- _Extracted text_
++++++++

William S. Gabriel and Russell W. Gabriel for respondents.

(1) Plaintiff's Instruction 1A was erroneous and prejudicial to intervenor and justified the ruling of the trial court sustaining intervenor's motion for new trial. Baughman, Sheriff, v. Penn, 33 Kan. 504, 6 P. 89; Hasie v. Conner, 53 Kan. 713, 37 P. 128; Richolson v. Freeman, 56 Kan. 463, 43 P. 772; Hartman v. Hosmer, 65 Kan. 595, 70 P. 598; Culp v. Mulvane, 66 Kan. 143, 71 P. 273; Davis v. McCarthy, 52 Kan. 116; Vickers v. Buck Stove Range Co., 60 Kan. 598, 57 P. 517; Dodge City v. McKivven, 146 Kan. 341. (2) Plaintiff's Instructions 2 and 3 were erroneous and prejudicial to the intervenor and justified the court below in sustaining intervenor's motion for new trial "because of error in plaintiff's instructions." Gate City National Bank v. Green et al., 102 Kan. 202, 170 P. 391; Gate City National Bank v. Green et al., 105 Kan. 303, 182 P. 404; Carter v. McPherson, 104 Kan. 59; Seals v. Snow et al., 126 Kan. 246, 267 P. 1105; Quinn v. Union National Bank, 32 F.2d 762; Reed v. Mellar, 5 Mo.App. 567. (3) Appellate court reviewing order granting new trial may consider grounds in motion for new trial not stated in order. Little v. St. Louis & San Francisco Railroad, 297 S.W. 98; City of Kennett v. Kratz, 202 S.W. 558; Tabler v. Perry, 85 S.W.2d 471; Yurons v. Wells, 17 S.W.2d 518; Smith v. Kansas City Public Service Co., 43 S.W.2d 548; Foley v. Union House Furniture Co., 60 S.W.2d 725.

SHAIN, P. J. Bland, J., concurs; Kemp, J., not sitting.

OPINION

SHAIN, P. J.

++++++++

Stored records

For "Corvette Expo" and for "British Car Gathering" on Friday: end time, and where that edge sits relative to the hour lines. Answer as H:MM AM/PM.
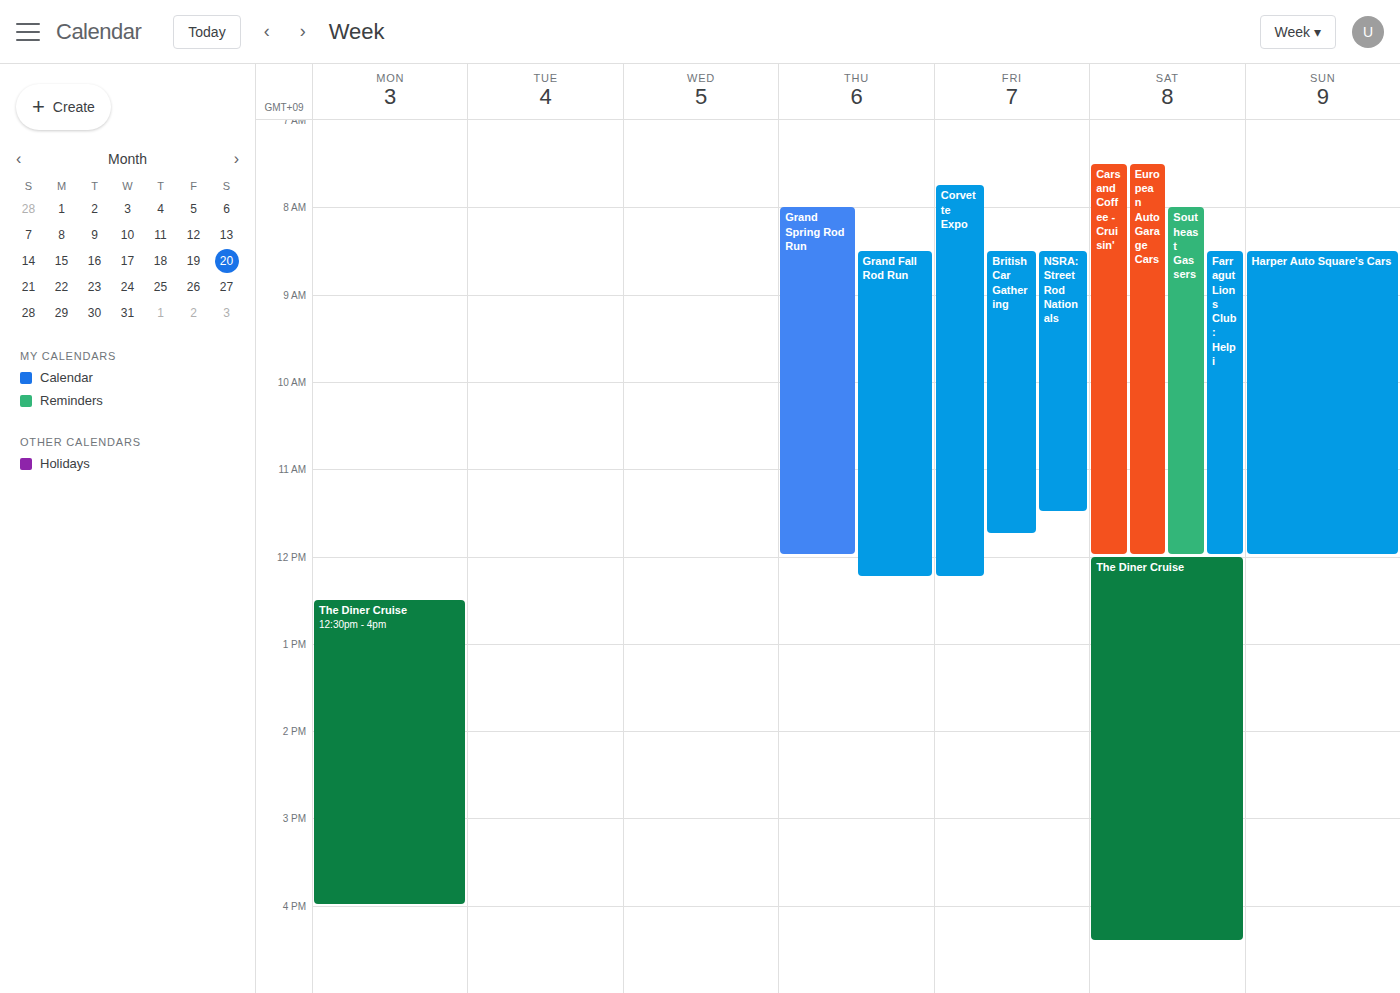
"Corvette Expo": 12:15 PM, neither: a quarter of the way from the 12 PM line to the 1 PM line. "British Car Gathering": 11:45 AM, neither: three quarters of the way from the 11 AM line to the 12 PM line.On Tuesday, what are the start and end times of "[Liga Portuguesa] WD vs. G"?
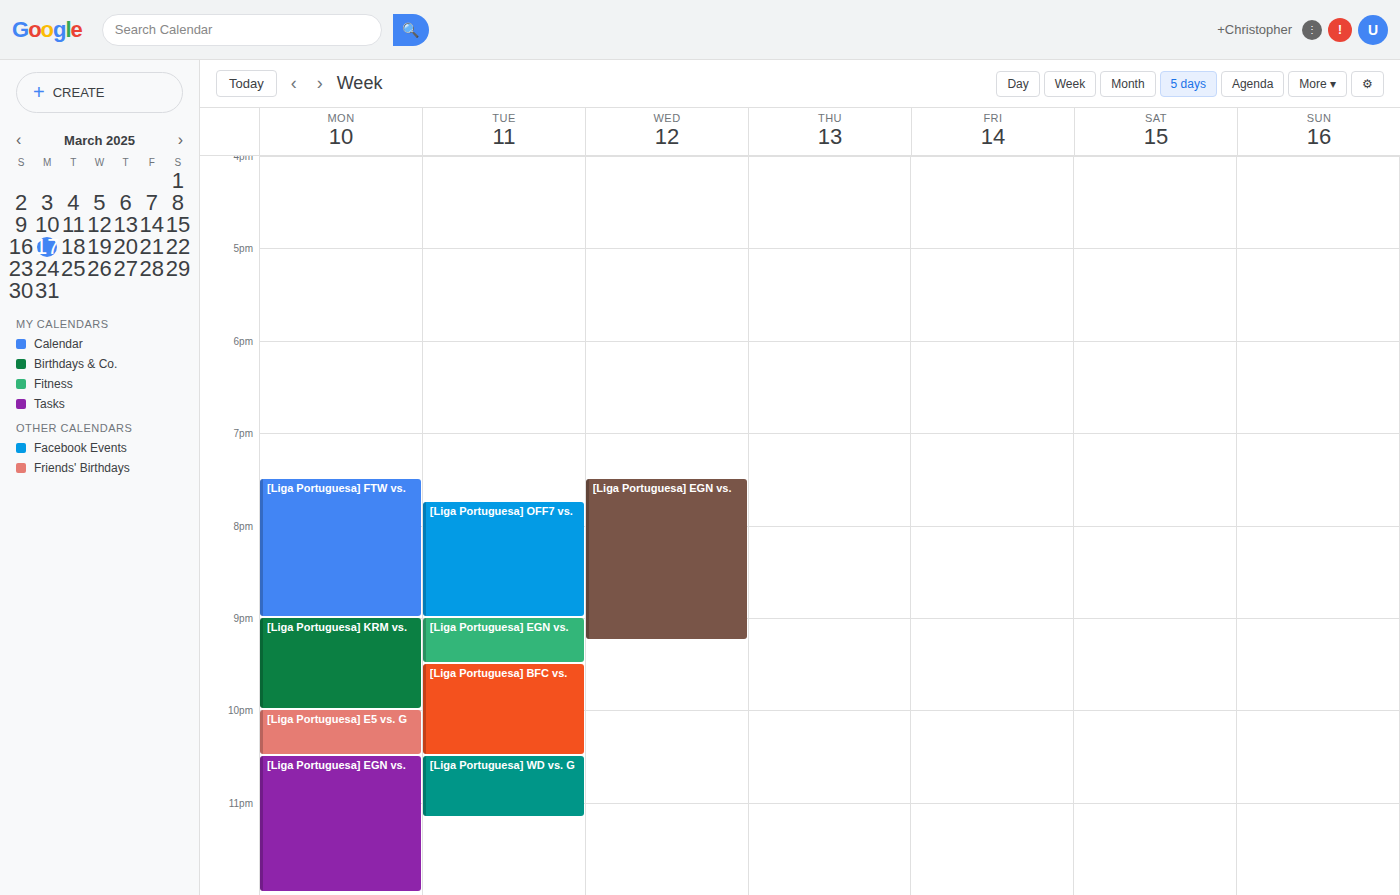
22:30 to 23:10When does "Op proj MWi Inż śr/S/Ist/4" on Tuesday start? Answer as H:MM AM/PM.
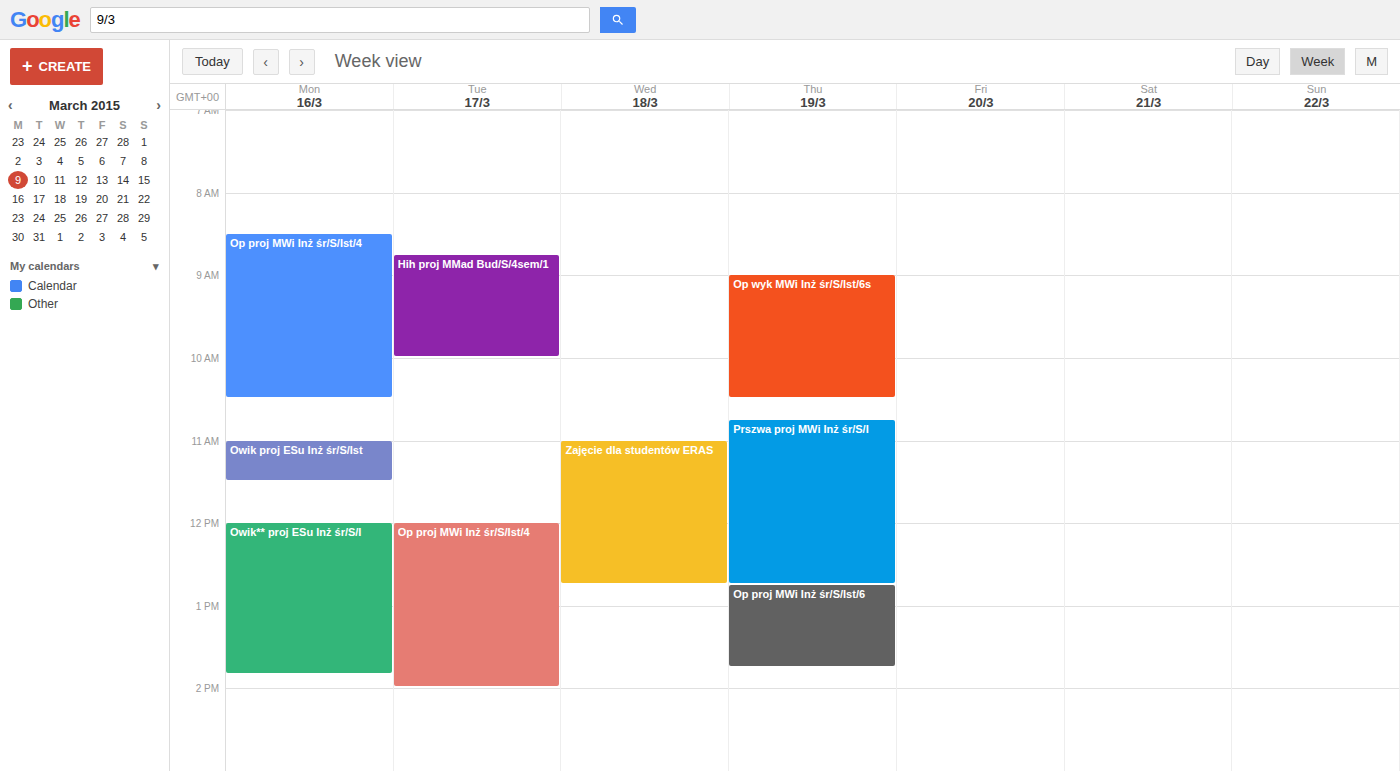
12:00 PMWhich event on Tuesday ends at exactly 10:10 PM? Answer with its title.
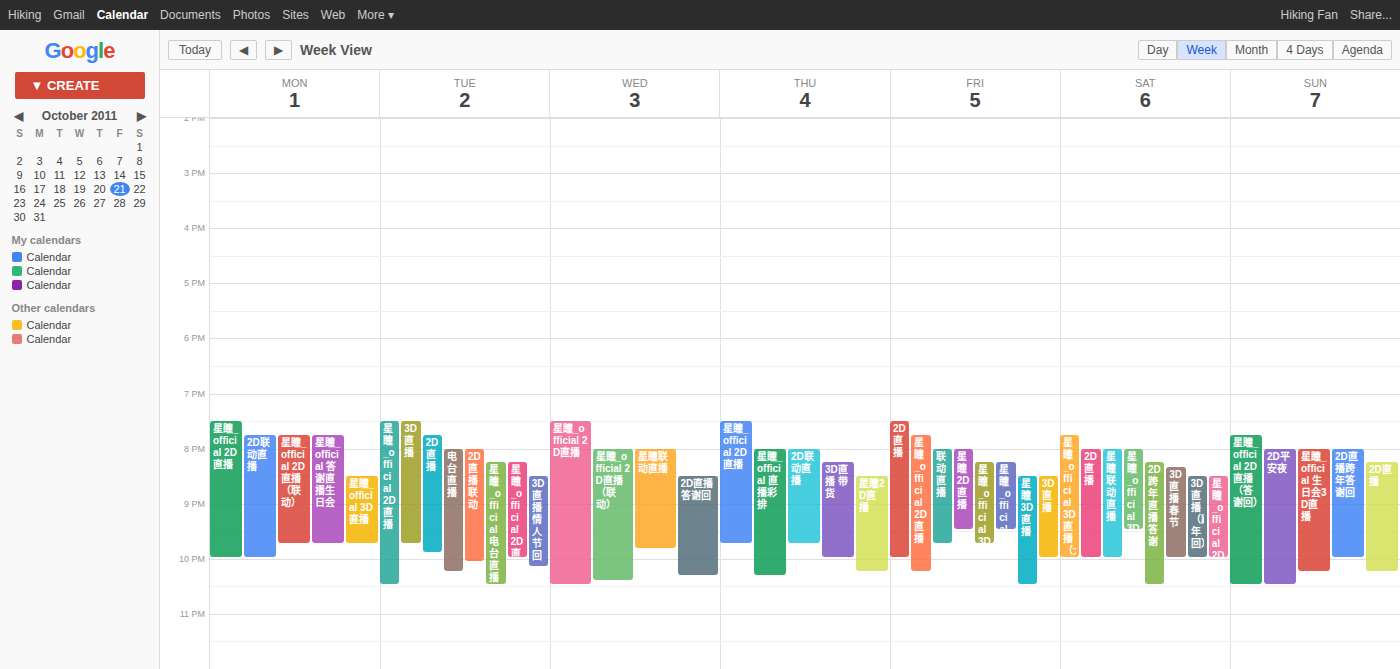
"3D直播 情人节回"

++++++++

- _Set problem A_
In the court opinion excerpt, who appeared for respondents?
- _Set problem B_
For each statement, say whether the court opinion excerpt agrees, and quote the words that decide it: (i) Kemp, J., took part in the decision. (ii) The trial court sustained the intervenor's motion for new trial. (iii) Plaintiff's Instructions 2 and 3 are said to be erroneous.

- _Task result A_
William S. Gabriel and Russell W. Gabriel

- _Task result B_
(i) No: "Kemp, J., not sitting."
(ii) Yes: "justified the ruling of the trial court sustaining intervenor's motion for new trial"
(iii) Yes: "Plaintiff's Instructions 2 and 3 were erroneous and prejudicial to the intervenor"